**Given records:**
━━━━━━━━━━━━━━━━

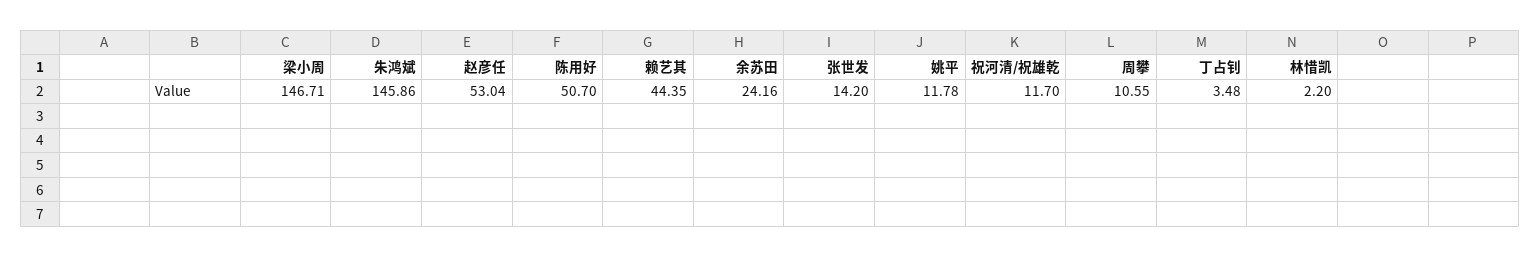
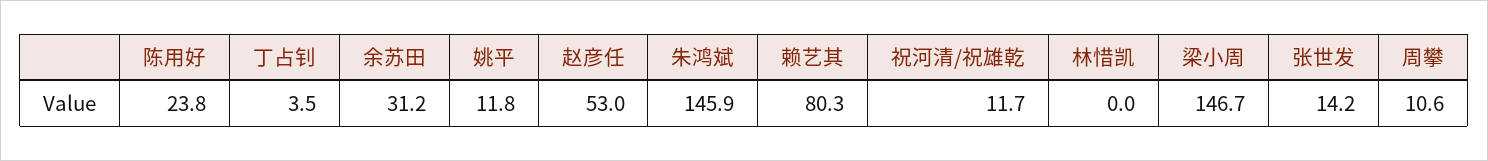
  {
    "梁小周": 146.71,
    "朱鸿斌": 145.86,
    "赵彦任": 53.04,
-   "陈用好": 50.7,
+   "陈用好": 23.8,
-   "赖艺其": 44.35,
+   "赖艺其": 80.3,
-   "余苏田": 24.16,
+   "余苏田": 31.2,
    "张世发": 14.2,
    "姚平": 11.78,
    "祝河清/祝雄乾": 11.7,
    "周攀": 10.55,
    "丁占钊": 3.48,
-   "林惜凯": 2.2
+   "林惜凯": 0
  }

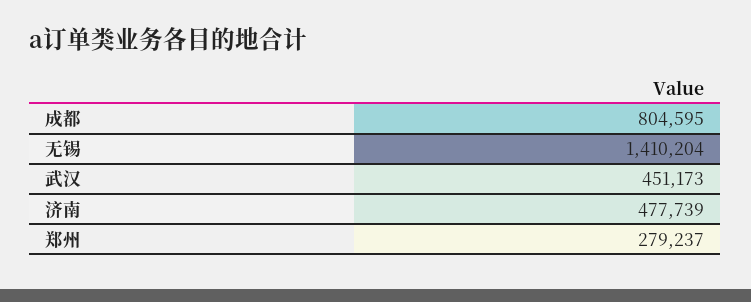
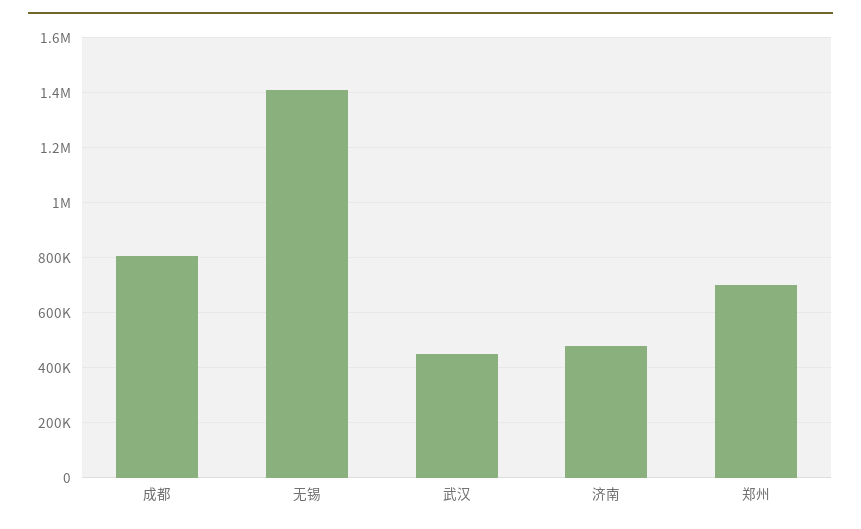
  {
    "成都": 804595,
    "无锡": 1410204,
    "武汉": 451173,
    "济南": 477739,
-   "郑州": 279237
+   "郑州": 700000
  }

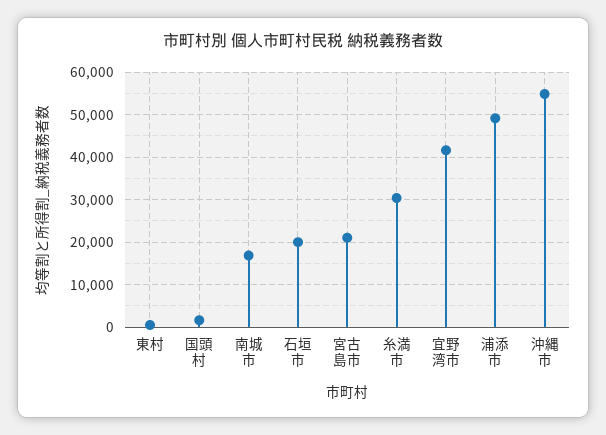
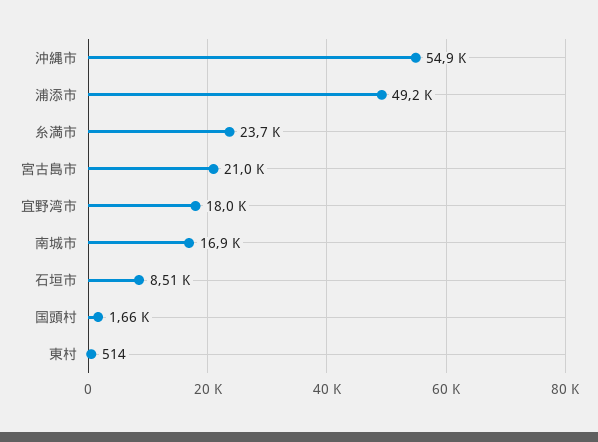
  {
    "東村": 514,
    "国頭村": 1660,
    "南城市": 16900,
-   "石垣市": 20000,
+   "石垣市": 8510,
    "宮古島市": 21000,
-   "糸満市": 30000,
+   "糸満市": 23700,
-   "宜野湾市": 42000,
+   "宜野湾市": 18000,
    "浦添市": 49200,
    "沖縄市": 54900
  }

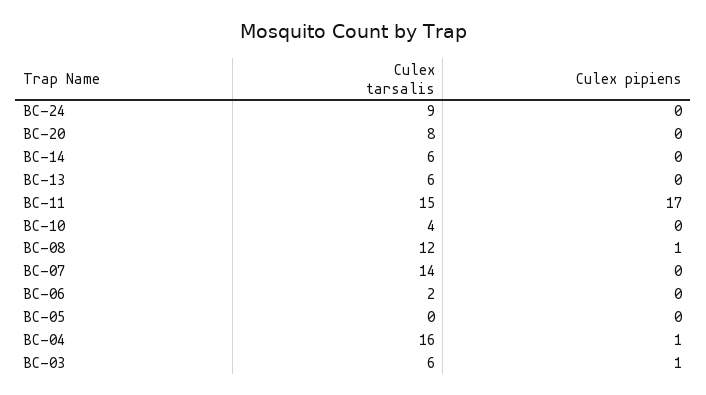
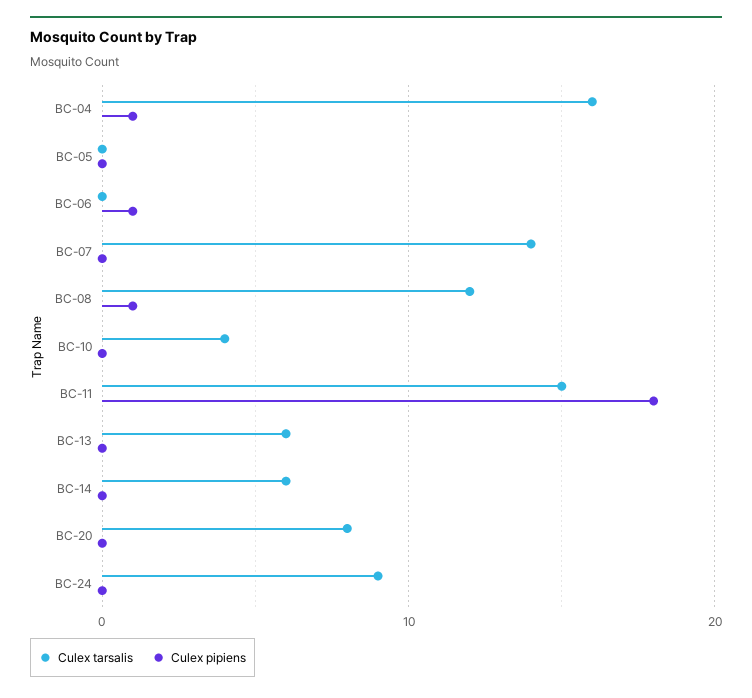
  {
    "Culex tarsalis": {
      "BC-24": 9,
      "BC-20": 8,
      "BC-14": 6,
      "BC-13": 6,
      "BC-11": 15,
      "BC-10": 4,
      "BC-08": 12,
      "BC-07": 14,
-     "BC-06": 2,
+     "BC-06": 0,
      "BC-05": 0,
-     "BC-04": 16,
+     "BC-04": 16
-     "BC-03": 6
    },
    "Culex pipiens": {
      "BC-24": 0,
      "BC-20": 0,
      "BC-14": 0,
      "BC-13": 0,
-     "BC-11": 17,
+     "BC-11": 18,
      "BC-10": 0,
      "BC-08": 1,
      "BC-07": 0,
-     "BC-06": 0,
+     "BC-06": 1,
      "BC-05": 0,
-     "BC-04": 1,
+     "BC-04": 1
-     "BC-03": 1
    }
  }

━━━━━━━━━━━━━━━━

**How to complete this task:** Only the pictures are to be left out; copy all the remaining material above exactly.

**Output:**
  {
    "梁小周": 146.71,
    "朱鸿斌": 145.86,
    "赵彦任": 53.04,
-   "陈用好": 50.7,
+   "陈用好": 23.8,
-   "赖艺其": 44.35,
+   "赖艺其": 80.3,
-   "余苏田": 24.16,
+   "余苏田": 31.2,
    "张世发": 14.2,
    "姚平": 11.78,
    "祝河清/祝雄乾": 11.7,
    "周攀": 10.55,
    "丁占钊": 3.48,
-   "林惜凯": 2.2
+   "林惜凯": 0
  }

  {
    "成都": 804595,
    "无锡": 1410204,
    "武汉": 451173,
    "济南": 477739,
-   "郑州": 279237
+   "郑州": 700000
  }

  {
    "東村": 514,
    "国頭村": 1660,
    "南城市": 16900,
-   "石垣市": 20000,
+   "石垣市": 8510,
    "宮古島市": 21000,
-   "糸満市": 30000,
+   "糸満市": 23700,
-   "宜野湾市": 42000,
+   "宜野湾市": 18000,
    "浦添市": 49200,
    "沖縄市": 54900
  }

  {
    "Culex tarsalis": {
      "BC-24": 9,
      "BC-20": 8,
      "BC-14": 6,
      "BC-13": 6,
      "BC-11": 15,
      "BC-10": 4,
      "BC-08": 12,
      "BC-07": 14,
-     "BC-06": 2,
+     "BC-06": 0,
      "BC-05": 0,
-     "BC-04": 16,
+     "BC-04": 16
-     "BC-03": 6
    },
    "Culex pipiens": {
      "BC-24": 0,
      "BC-20": 0,
      "BC-14": 0,
      "BC-13": 0,
-     "BC-11": 17,
+     "BC-11": 18,
      "BC-10": 0,
      "BC-08": 1,
      "BC-07": 0,
-     "BC-06": 0,
+     "BC-06": 1,
      "BC-05": 0,
-     "BC-04": 1,
+     "BC-04": 1
-     "BC-03": 1
    }
  }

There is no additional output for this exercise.